After a few down years, some injuries, coaching changes and a tense relationship with the 49ers organization, Kaepernick is no longer the best player on the team. I was sure his best days were behind him. But then, Kaep took a stand, actually a knee, refusing to stand for the national anthem in protest of what he deems are wrongdoings against African Americans and minorities in the United States. Most people are sure that he’s either a villain ripping our country apart or a hero for standing up to racial inequality.

For once in my life, I’m not sure. I see the average wealth of white families growing by 84 percent, three times the growth of the black population. I read that 1 in every 15 African-American men are incarcerated in comparison to 1 in every 106 white men. A black driver is roughly 31 percent more likely to be pulled over by police than a white driver.

I also know that if someone very close to you died fighting for our country in a war, it would be hurtful to watch someone snub our national anthem. If my brother died in the line of duty as a cop pulling someone over, if my friend lost his life running into a burning building as a firefighter, if my dad never came home from a mission as a national security officer … it would not be easy to witness someone disrespecting our symbol of freedom.
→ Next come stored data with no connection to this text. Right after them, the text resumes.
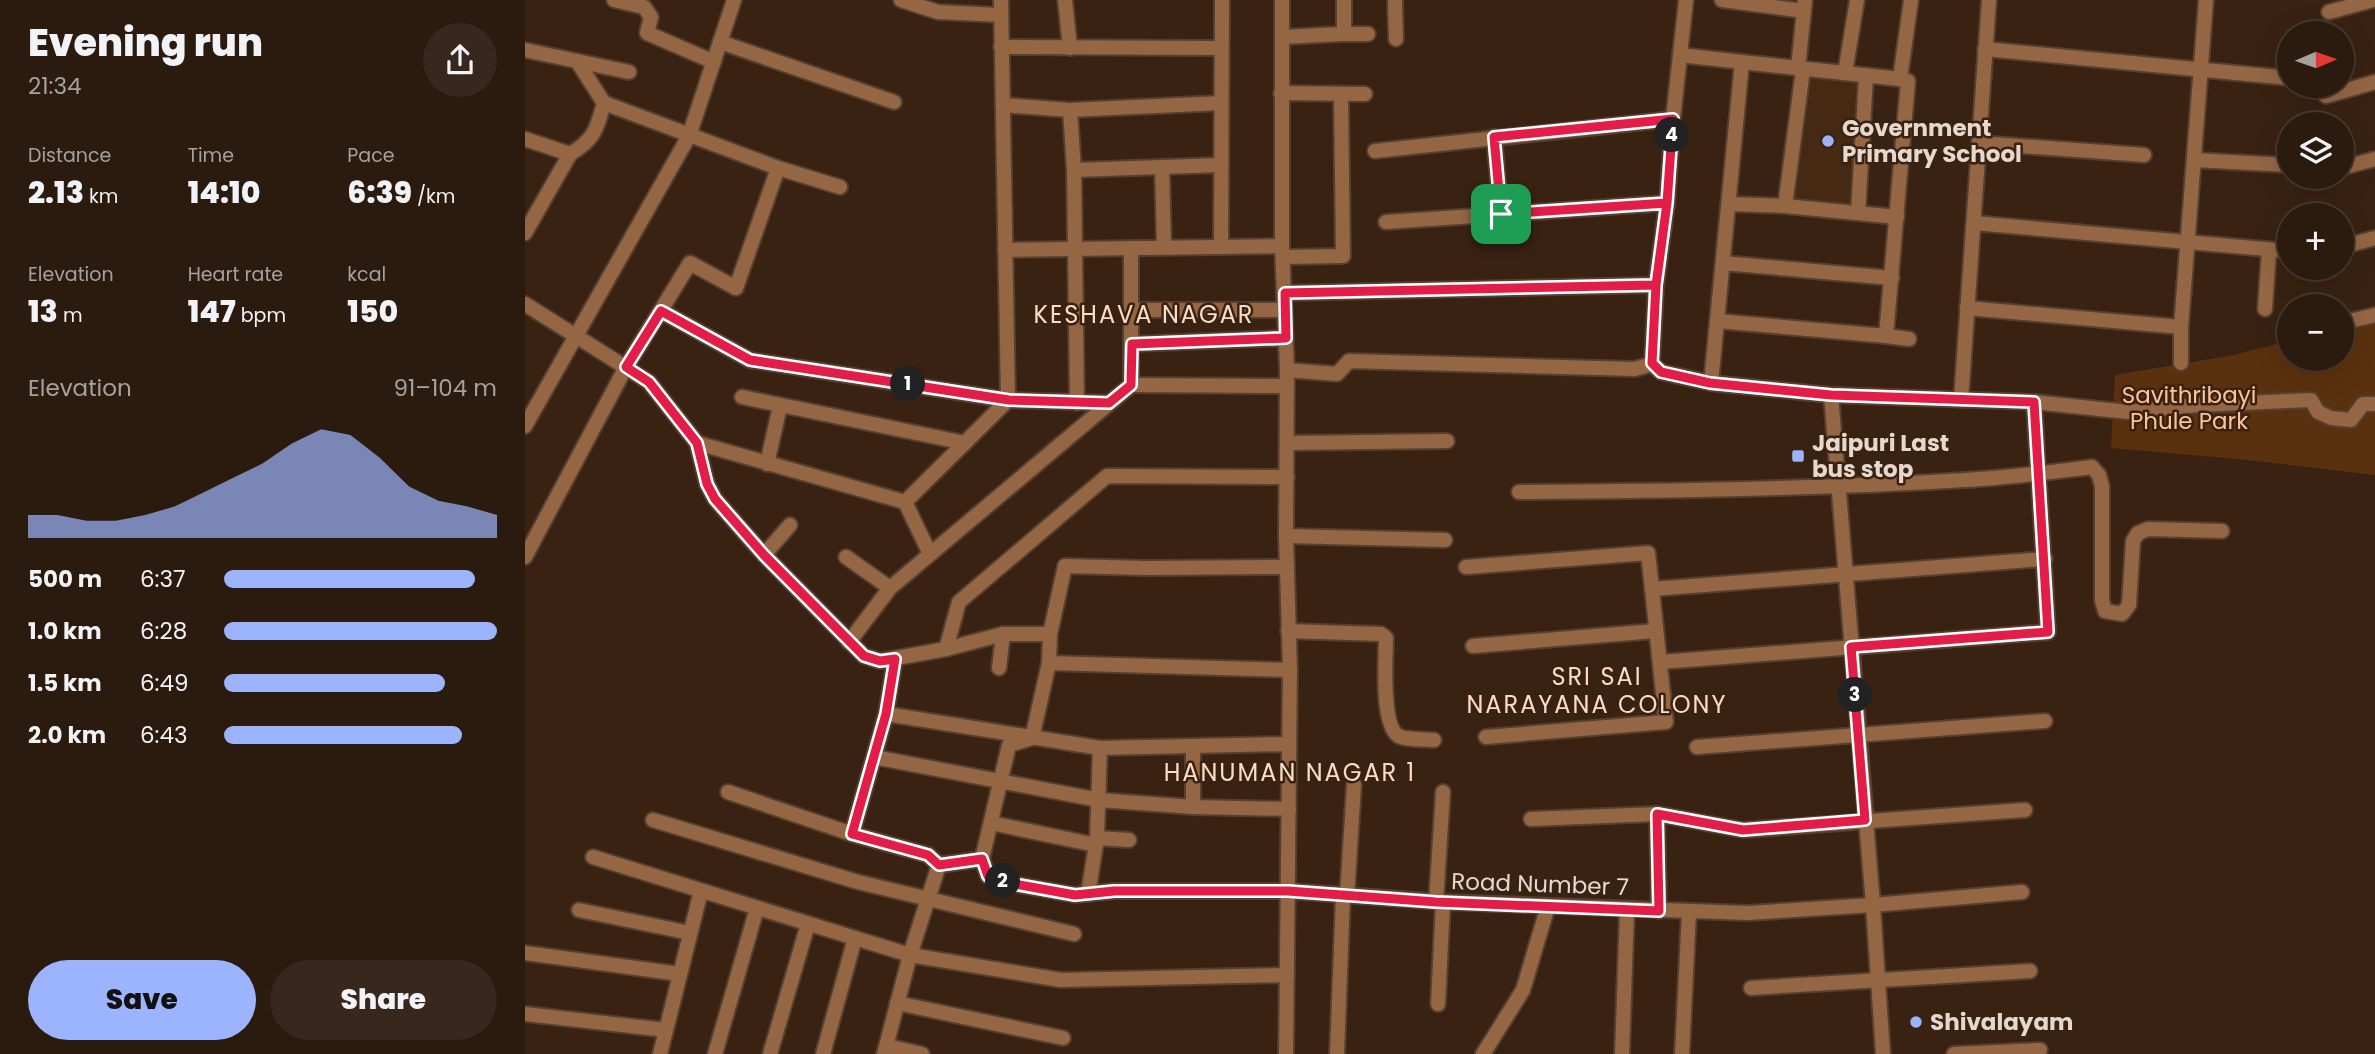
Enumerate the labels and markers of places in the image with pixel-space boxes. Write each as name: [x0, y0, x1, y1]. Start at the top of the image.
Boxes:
place label: Government Primary School: [1842, 112, 2022, 170]
pin: 4: [1655, 118, 1689, 152]
marker: Government Primary School: [1820, 133, 1836, 149]
pin: [1471, 184, 1531, 244]
pin: 1: [891, 366, 925, 402]
place label: Jaipuri Last bus stop: [1812, 427, 1949, 485]
marker: Jaipuri Last bus stop: [1790, 448, 1806, 464]
pin: 3: [1837, 678, 1873, 712]
pin: 2: [986, 864, 1021, 898]
place label: Shivalayam: [1930, 1006, 2073, 1038]
marker: Shivalayam: [1908, 1014, 1924, 1030]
I’m simply not sure what Kaep’s actions mean to me right now. What I am sure of is that I am thankful he started the dialogue. Kaep’s actions led the nightly news, graced the cover of Time Magazine and have sports-talk radio buzzing constantly. Our country is talking about race thanks to this quarterback who spent five of his formative years living and learning in Reno. I’m now sure his biggest accomplishments will come from off the field.

If you’re not sure if people have an opinion on Kaepernick or not, throw on a 49ers jersey with number seven on the back and walk around town. I’m sure that someone will tell you what they think.